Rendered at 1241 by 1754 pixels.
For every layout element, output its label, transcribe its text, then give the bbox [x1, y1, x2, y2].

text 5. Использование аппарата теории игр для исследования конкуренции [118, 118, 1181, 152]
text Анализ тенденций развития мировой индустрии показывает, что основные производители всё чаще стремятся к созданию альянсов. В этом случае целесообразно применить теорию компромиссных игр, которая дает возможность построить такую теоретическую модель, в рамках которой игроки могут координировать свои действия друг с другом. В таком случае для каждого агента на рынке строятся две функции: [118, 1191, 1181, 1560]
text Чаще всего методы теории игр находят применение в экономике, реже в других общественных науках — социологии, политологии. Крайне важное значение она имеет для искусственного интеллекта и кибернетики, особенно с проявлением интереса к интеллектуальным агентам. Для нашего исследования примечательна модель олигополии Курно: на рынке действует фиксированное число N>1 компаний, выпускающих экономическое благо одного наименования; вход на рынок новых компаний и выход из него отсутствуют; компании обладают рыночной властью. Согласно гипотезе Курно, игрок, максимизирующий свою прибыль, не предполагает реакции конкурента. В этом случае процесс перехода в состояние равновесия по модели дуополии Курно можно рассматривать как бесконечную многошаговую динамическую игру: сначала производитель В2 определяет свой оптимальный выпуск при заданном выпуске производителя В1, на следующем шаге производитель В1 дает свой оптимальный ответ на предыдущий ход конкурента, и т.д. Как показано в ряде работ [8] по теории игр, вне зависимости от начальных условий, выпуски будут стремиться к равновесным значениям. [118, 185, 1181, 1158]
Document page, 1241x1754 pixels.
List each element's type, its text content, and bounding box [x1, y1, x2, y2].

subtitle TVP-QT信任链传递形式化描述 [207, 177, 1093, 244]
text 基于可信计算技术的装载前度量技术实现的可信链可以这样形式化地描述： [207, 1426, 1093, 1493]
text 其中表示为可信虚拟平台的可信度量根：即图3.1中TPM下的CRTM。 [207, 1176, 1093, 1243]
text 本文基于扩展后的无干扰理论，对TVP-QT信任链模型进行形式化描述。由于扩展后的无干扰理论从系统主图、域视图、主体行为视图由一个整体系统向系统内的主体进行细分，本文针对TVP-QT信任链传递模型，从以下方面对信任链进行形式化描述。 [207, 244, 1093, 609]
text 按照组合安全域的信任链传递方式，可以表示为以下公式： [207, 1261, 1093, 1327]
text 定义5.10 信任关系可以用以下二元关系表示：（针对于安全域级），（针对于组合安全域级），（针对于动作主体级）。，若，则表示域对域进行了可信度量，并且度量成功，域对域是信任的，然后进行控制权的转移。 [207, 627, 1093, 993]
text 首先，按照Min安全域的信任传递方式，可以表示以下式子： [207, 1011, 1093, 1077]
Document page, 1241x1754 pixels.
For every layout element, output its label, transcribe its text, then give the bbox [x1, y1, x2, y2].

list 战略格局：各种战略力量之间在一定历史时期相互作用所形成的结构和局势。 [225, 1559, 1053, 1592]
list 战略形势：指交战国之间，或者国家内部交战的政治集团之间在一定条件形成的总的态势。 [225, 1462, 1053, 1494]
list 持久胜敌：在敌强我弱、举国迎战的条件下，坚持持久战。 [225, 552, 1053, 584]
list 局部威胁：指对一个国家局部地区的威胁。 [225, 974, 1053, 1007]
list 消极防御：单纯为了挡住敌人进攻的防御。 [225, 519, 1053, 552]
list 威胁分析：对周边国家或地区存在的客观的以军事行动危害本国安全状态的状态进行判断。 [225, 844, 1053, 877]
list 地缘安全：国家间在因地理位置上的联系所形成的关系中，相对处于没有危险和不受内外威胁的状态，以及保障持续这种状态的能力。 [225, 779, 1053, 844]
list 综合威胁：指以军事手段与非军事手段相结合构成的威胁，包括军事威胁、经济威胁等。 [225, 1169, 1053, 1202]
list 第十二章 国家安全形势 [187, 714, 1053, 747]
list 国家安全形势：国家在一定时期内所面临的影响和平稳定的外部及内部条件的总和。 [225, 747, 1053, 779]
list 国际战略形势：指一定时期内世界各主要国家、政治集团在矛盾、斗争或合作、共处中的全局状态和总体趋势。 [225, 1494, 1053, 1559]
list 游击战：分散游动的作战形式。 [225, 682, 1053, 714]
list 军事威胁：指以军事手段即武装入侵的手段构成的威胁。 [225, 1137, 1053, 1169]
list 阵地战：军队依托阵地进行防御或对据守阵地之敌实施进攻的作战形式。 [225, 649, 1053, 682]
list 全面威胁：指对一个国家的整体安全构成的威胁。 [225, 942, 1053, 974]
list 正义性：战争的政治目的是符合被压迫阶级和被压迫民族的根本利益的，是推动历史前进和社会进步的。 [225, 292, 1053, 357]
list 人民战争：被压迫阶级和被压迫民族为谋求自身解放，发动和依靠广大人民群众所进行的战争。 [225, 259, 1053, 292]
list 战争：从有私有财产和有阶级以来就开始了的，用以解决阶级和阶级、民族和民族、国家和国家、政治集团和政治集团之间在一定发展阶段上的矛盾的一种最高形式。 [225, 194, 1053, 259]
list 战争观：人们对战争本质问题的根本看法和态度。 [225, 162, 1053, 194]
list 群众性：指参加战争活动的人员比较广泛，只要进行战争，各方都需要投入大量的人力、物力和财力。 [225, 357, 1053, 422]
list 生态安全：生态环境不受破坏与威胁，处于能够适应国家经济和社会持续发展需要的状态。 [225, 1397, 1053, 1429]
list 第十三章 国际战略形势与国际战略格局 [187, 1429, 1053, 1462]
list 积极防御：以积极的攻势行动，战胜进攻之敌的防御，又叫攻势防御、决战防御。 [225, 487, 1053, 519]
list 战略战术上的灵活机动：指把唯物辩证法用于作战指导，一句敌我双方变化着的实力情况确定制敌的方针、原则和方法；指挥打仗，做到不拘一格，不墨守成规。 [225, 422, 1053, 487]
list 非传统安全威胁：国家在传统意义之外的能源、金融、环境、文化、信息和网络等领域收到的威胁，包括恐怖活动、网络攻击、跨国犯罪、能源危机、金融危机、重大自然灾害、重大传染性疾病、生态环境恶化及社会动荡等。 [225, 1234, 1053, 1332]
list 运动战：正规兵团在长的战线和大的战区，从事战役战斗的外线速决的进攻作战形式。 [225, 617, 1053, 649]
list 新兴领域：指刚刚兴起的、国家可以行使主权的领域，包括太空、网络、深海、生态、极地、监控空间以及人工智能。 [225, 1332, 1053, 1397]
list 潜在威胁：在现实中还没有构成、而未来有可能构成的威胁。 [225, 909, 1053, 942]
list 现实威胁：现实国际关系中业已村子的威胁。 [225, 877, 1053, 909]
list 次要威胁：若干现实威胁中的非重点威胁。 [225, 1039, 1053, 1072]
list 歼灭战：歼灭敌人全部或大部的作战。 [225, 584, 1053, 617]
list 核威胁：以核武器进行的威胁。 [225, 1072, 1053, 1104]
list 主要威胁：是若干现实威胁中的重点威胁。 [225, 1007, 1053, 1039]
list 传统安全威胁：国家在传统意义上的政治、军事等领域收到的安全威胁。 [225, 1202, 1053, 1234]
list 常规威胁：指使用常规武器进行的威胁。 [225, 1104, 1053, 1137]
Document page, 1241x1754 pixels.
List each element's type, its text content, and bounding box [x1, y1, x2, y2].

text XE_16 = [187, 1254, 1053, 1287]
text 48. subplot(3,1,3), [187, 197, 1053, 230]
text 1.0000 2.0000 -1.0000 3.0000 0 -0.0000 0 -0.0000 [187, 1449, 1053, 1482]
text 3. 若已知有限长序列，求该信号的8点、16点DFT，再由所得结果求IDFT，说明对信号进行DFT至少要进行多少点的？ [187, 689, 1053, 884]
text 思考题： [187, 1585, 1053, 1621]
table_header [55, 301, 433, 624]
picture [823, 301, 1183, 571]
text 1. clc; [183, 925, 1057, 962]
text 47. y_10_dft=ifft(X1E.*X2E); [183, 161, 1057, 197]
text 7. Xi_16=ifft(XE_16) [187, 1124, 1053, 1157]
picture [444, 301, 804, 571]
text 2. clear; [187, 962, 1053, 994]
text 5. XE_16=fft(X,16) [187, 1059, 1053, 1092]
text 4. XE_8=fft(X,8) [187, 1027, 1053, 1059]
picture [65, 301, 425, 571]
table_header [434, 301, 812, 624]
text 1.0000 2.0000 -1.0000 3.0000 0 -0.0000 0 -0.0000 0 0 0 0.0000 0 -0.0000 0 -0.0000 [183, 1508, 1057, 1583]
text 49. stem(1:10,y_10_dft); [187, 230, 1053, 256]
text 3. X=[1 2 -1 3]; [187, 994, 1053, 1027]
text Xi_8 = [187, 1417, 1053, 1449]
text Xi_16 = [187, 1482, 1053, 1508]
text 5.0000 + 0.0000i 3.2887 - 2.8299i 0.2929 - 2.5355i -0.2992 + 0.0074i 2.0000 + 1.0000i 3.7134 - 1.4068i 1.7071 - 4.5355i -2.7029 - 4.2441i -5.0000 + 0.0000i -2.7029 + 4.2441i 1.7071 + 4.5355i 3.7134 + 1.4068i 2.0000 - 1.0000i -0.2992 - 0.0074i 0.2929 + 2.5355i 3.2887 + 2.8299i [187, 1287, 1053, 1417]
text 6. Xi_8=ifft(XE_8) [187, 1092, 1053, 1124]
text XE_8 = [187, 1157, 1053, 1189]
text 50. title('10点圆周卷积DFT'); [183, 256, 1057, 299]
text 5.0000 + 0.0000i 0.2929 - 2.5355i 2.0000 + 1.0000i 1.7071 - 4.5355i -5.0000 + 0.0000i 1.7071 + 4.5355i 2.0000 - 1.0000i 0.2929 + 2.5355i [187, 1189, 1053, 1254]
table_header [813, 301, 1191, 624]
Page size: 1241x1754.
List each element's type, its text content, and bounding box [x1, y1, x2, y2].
★ ★ ★ ★ ★
Lines of the material that contain the word "国家安全形势" are to be gathered.

**RESULT OF THE EXERCISE:**
list 第十二章 国家安全形势 [187, 714, 1053, 747]
list 国家安全形势：国家在一定时期内所面临的影响和平稳定的外部及内部条件的总和。 [225, 747, 1053, 779]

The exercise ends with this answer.